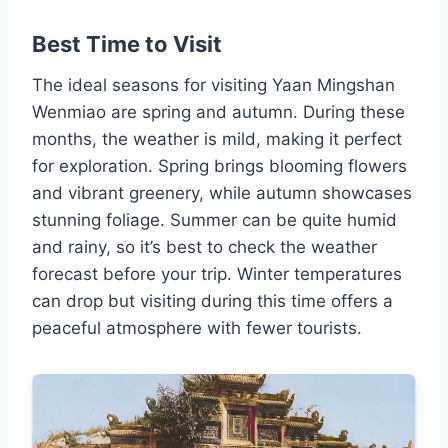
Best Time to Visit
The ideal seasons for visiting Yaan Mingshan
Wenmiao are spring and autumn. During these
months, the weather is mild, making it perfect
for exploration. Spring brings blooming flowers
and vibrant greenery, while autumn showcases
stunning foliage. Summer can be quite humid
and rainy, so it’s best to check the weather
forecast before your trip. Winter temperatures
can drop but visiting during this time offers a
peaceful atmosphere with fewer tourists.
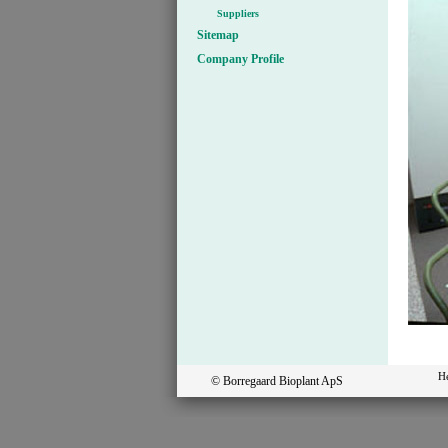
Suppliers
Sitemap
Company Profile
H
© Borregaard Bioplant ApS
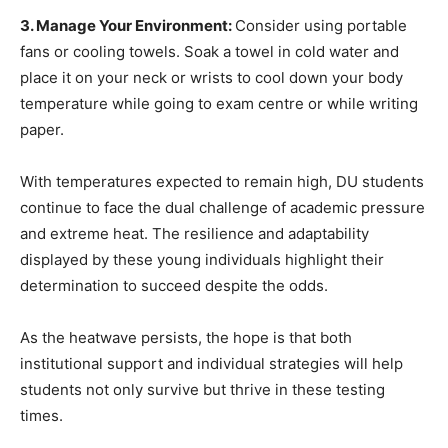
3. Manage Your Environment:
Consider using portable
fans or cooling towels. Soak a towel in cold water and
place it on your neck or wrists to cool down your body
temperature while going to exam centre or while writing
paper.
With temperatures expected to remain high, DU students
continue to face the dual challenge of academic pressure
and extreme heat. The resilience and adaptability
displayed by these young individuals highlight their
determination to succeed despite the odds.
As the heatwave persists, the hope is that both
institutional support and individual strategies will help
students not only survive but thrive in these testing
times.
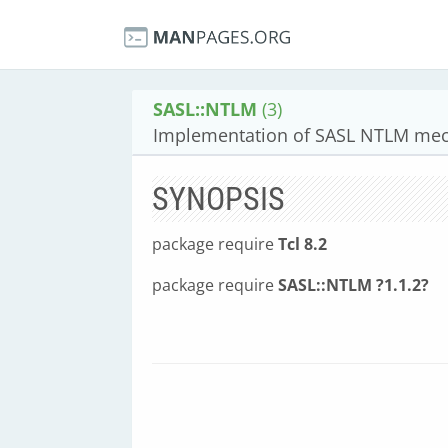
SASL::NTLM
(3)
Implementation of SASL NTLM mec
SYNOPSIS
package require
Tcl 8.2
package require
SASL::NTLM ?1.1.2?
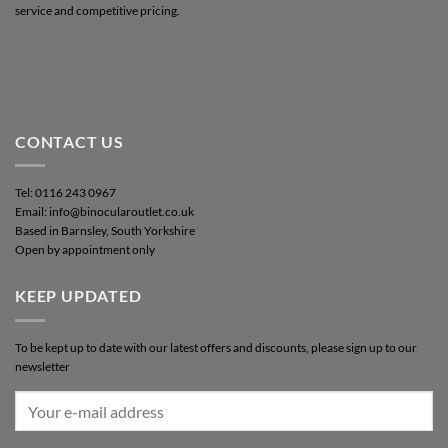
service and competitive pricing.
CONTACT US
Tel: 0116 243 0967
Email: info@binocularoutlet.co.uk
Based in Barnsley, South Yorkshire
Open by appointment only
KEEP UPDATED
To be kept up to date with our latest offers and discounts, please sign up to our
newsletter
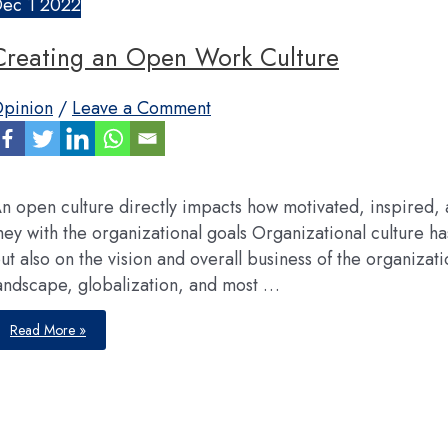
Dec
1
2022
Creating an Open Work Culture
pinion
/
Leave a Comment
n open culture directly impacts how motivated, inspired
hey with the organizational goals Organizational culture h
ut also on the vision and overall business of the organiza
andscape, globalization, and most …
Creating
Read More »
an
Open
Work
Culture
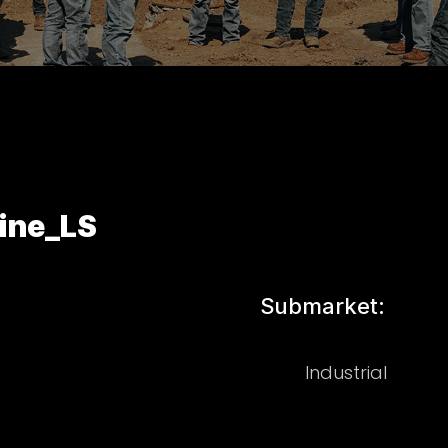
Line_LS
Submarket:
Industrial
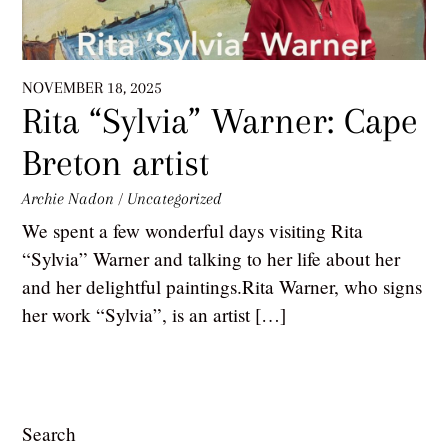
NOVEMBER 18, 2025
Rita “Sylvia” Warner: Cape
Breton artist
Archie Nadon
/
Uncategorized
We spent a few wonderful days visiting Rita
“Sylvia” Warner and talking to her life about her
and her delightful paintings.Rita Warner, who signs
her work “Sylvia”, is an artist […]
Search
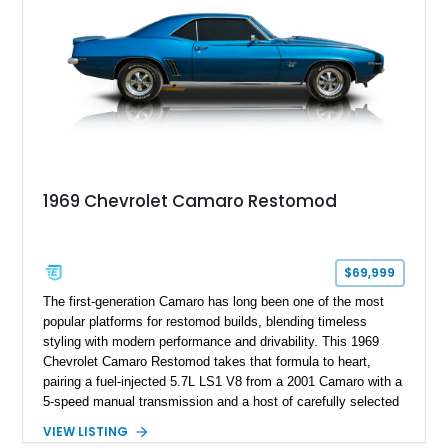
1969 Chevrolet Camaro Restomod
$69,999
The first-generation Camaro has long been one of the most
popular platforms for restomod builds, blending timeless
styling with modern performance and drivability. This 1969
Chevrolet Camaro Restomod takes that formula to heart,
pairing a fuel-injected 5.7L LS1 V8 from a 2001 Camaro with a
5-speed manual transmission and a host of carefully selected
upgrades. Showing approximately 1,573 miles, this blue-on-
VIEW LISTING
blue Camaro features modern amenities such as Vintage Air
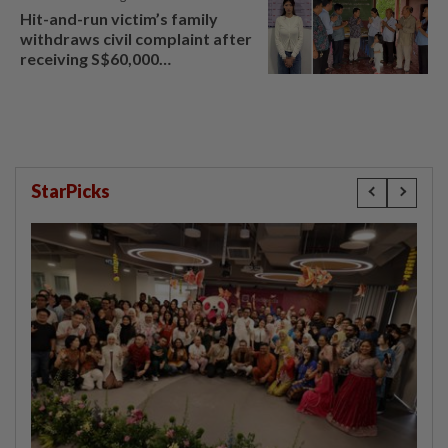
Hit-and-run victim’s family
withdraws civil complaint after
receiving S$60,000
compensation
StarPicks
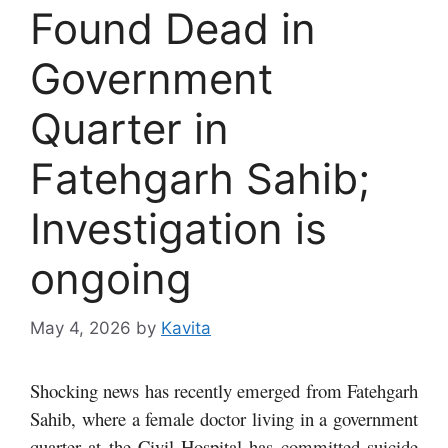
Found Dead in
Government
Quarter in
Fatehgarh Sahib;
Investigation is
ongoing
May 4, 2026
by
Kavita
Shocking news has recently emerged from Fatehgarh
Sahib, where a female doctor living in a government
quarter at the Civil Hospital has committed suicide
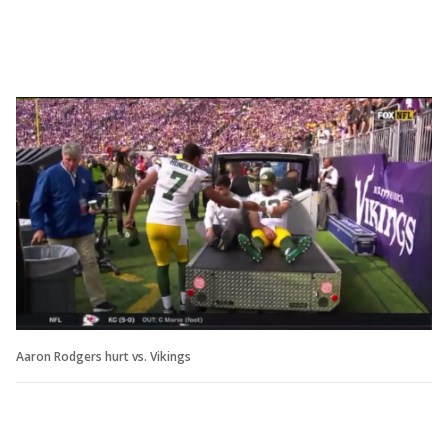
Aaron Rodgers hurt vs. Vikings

+++

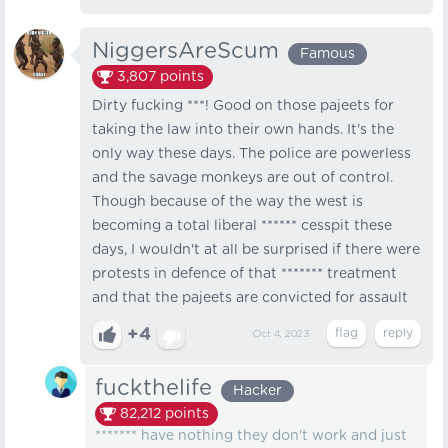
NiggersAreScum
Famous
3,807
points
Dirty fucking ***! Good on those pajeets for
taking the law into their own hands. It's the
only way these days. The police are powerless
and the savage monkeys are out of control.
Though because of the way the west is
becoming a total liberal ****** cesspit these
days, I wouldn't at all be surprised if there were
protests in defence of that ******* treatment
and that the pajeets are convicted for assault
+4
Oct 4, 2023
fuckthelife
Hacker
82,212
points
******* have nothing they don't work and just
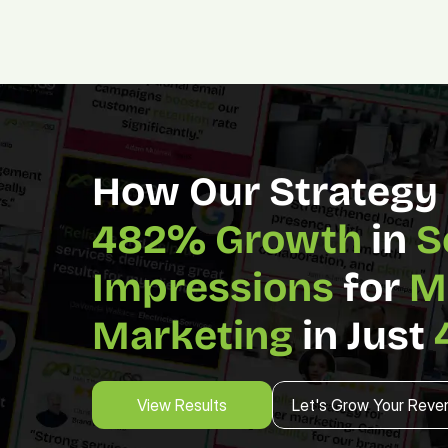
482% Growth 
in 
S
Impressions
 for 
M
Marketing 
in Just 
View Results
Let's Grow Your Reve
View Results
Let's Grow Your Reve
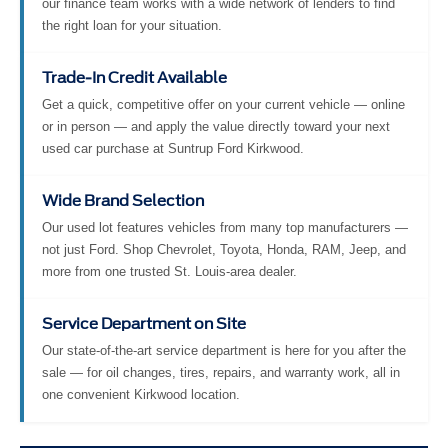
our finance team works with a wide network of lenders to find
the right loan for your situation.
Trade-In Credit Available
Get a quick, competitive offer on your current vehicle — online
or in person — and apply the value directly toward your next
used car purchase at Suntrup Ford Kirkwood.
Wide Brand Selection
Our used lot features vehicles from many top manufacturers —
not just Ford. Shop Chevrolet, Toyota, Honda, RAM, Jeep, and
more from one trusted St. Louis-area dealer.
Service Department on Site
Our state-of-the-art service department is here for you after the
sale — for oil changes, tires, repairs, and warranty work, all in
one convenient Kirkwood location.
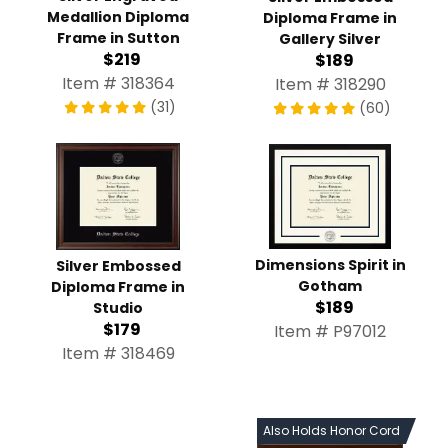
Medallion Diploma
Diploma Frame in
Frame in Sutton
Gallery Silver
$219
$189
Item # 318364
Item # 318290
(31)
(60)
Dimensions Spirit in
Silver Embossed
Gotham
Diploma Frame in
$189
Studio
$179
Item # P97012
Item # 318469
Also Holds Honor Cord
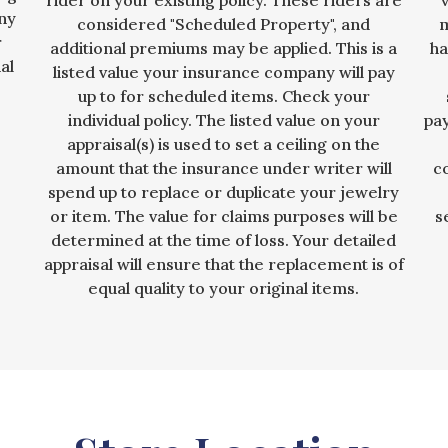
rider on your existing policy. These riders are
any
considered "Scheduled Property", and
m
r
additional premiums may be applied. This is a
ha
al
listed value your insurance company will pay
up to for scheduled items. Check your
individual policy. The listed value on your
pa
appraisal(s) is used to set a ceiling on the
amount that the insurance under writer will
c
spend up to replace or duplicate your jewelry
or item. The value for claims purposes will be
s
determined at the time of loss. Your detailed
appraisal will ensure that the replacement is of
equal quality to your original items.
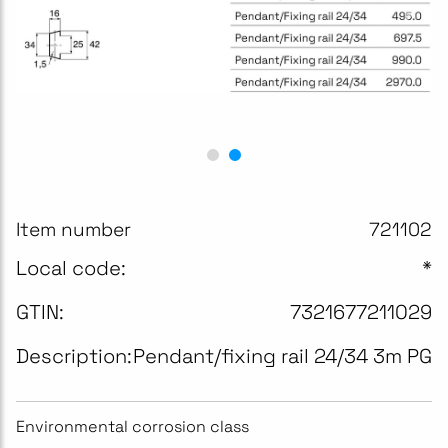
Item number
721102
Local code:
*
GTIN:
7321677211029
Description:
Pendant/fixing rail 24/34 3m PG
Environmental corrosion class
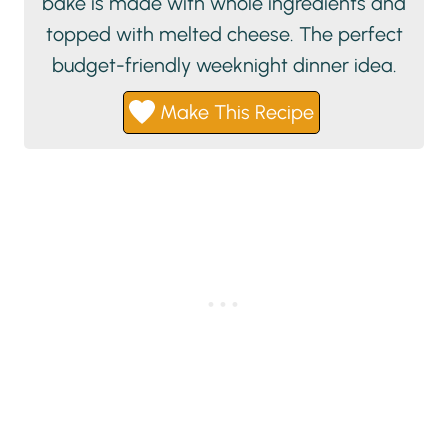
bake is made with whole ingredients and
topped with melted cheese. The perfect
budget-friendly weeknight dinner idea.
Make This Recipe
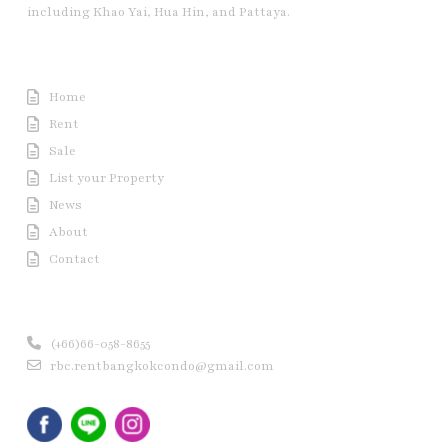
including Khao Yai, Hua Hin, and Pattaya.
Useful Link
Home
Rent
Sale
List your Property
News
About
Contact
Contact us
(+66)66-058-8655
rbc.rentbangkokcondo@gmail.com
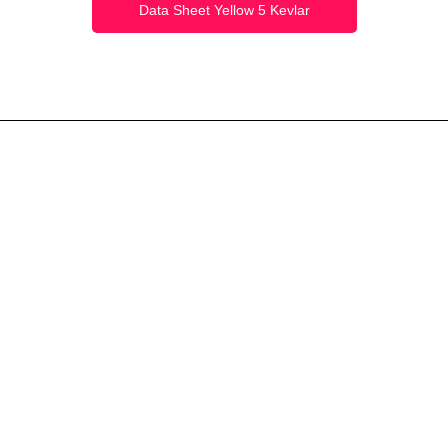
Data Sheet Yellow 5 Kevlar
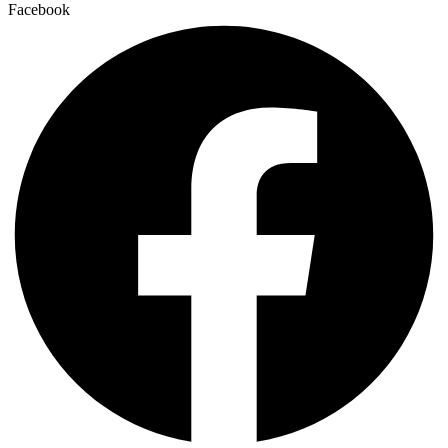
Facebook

+++

How many lines of the data above contain the string "only", counting case as significant? Reply with the number alone.

3